## ASSIGNED TASK
Copy every line of text in the material below without any changes, and leave the pictures out of your answer.
= Beginning of Section =
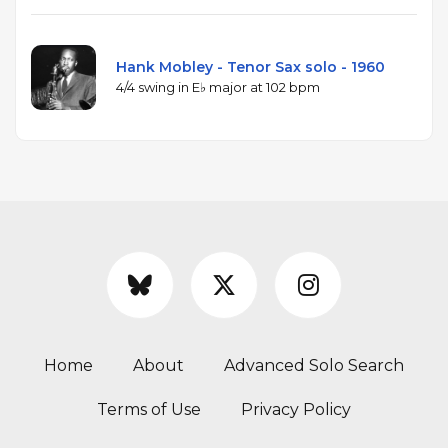
Hank Mobley - Tenor Sax solo - 1960
4/4 swing in E♭ major at 102 bpm
Home
About
Advanced Solo Search
Terms of Use
Privacy Policy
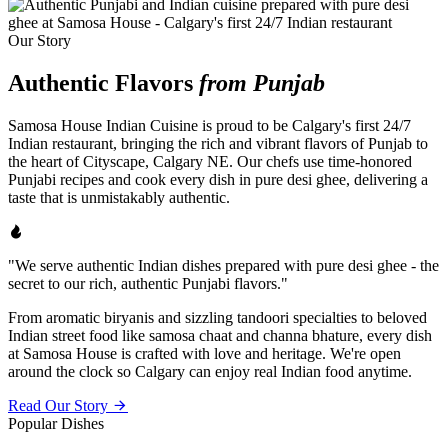
Our Story
Authentic Flavors
from Punjab
Samosa House Indian Cuisine is proud to be Calgary's first 24/7
Indian restaurant, bringing the rich and vibrant flavors of Punjab to
the heart of Cityscape, Calgary NE. Our chefs use time-honored
Punjabi recipes and cook every dish in pure desi ghee, delivering a
taste that is unmistakably authentic.
"We serve authentic Indian dishes prepared with pure desi ghee - the
secret to our rich, authentic Punjabi flavors."
From aromatic biryanis and sizzling tandoori specialties to beloved
Indian street food like samosa chaat and channa bhature, every dish
at Samosa House is crafted with love and heritage. We're open
around the clock so Calgary can enjoy real Indian food anytime.
Read Our Story
Popular Dishes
= End of Section =
## EXERCISE SOLUTION
Hank Mobley - Tenor Sax solo - 1960
4/4 swing in E♭ major at 102 bpm
Home
About
Advanced Solo Search
Terms of Use
Privacy Policy
Our Story
Authentic Flavors
from Punjab
Samosa House Indian Cuisine is proud to be Calgary's first 24/7
Indian restaurant, bringing the rich and vibrant flavors of Punjab to
the heart of Cityscape, Calgary NE. Our chefs use time-honored
Punjabi recipes and cook every dish in pure desi ghee, delivering a
taste that is unmistakably authentic.
"We serve authentic Indian dishes prepared with pure desi ghee - the
secret to our rich, authentic Punjabi flavors."
From aromatic biryanis and sizzling tandoori specialties to beloved
Indian street food like samosa chaat and channa bhature, every dish
at Samosa House is crafted with love and heritage. We're open
around the clock so Calgary can enjoy real Indian food anytime.
Read Our Story
Popular Dishes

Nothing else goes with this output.